Fleece to Bowl Workshop

As the weather in the North warms, the shepherds who we work with are beginning to shear their flocks. We are focusing July’s workshops around wool, and specifically how wool has become a by-product of the meat industry.

Wool is natural, renewable and biodegradable, it offers a number of environmental advantages and has proved itself to be measurably better than synthetic alternatives; yet sheep farmers get very little for it. The cost of shearing can often be more than the value of the fleece.
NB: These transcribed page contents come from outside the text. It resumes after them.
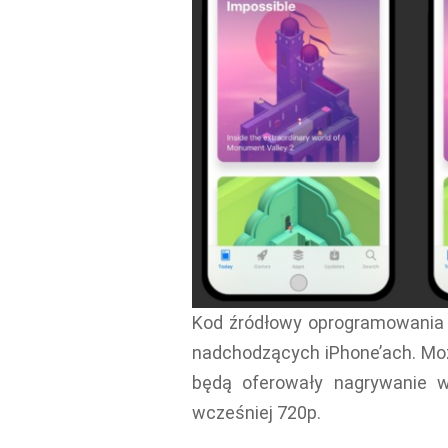
Kod źródłowy oprogramowania
nadchodzących iPhone’ach. Moż
będą oferowały nagrywanie w
wcześniej 720p.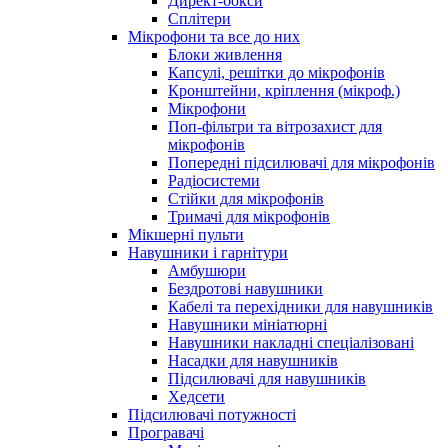
Директ-бокси
Сплітери
Мікрофони та все до них
Блоки живлення
Капсулі, решітки до мікрофонів
Кронштейни, кріплення (мікроф.)
Мікрофони
Поп-фільтри та вітрозахист для
мікрофонів
Попередні підсилювачі для мікрофонів
Радіосистеми
Стійки для мікрофонів
Тримачі для мікрофонів
Мікшерні пульти
Навушники і гарнітури
Амбушюри
Бездротові навушники
Кабелі та перехідники для навушників
Навушники мініатюрні
Навушники накладні спеціалізовані
Насадки для навушників
Підсилювачі для навушників
Хедсети
Підсилювачі потужності
Програвачі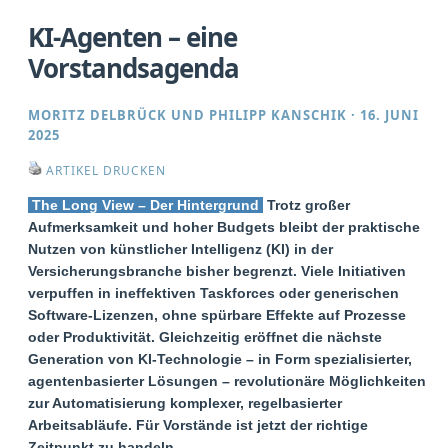
KI-Agenten – eine
Vorstandsagenda
MORITZ DELBRÜCK
UND
PHILIPP KANSCHIK
·
16. JUNI
2025
ARTIKEL DRUCKEN
The Long View – Der Hintergrund
Trotz großer
Aufmerksamkeit und hoher Budgets bleibt der praktische
Nutzen von künstlicher Intelligenz (KI) in der
Versicherungsbranche bisher begrenzt. Viele Initiativen
verpuffen in ineffektiven Taskforces oder generischen
Software-Lizenzen, ohne spürbare Effekte auf Prozesse
oder Produktivität. Gleichzeitig eröffnet die nächste
Generation von KI-Technologie – in Form spezialisierter,
agentenbasierter Lösungen – revolutionäre Möglichkeiten
zur Automatisierung komplexer, regelbasierter
Arbeitsabläufe. Für Vorstände ist jetzt der richtige
Zeitpunkt zu handeln.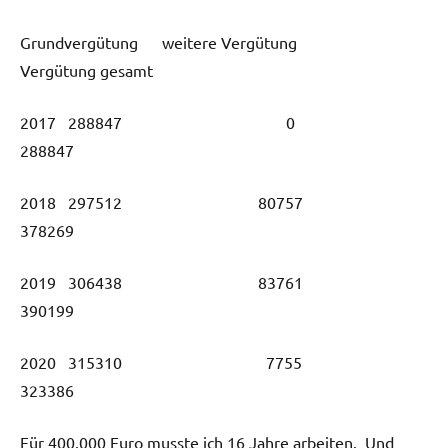
Grundvergütung weitere Vergütung
Vergütung gesamt
2017 288847 0
288847
2018 297512 80757
378269
2019 306438 83761
390199
2020 315310 7755
323386
Für 400.000 Euro musste ich 16 Jahre arbeiten. Und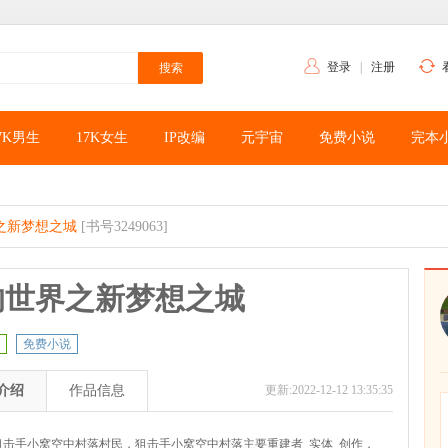
登录
|
注册
7K男生
17K女生
IP改编
元宇宙
免费小说
完本
之新梦想之城
[书号3249063]
的世界之新梦想之城
免费小说
介绍
作品信息
更新:2022-12-12 13:35:35
狙击手小窝空中村落村民，狙击手小窝空中村落主要重建者_实体_创作，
It seems bizarre that we have selectively bred sheep for their wool since 6000 B.C.E, for it to become a waste product.

On Sunday the 11th of July, we have a series of events focusing around wool.
In the morning we will be running a workshop on how to create sheep’s wool garden felt mulch on @_thelanding_ perfect for ‘No Dig’ enthusiasts.
And in the afternoon we have a felt bowl making workshop hosted by Joanne Wood, a hill farmer and shepherd based in Chinley, Derbyshire.

These workshops aim to promote the Campaign For Wool and Fair Price For Farmers and to encourage creating direct relationships between farmers and makers, sharing skills and utilising waste by-products of the agricultural industry.

Throughout the residencies we aim to open up debates around the relationships between food and the environment, economic and social concerns, as well as notions of both cooking and eating as performative acts through a series of interactive creative workshops.

Each workshop will explore how artistic strategies can be used to address wide-ranging issues relating to food, agriculture and the environment.

Tickets are available now through the link in our bio 🐑

Curing Sheepskin

Curing a Leicester Longwool skin, for my ongoing project You Can Lead a Horse To Water, that explores minimise agricultural by-products.

Being of little value, only 0.045% of sheepskins are tanned each year, the rest are burned or buried.
For sheep farmers, the loss in the value of wool has left them with little alternative but to increase their flock for meat production, meaning that land can often suffer from overgrazing.

The revival of the wool industry/ diversifying has an essential role to play in a sustainable farming future.

To me, it seems bizarre that we have selectively bred sheep for their wool since 6000 B.C.E, for it now to become a waste product.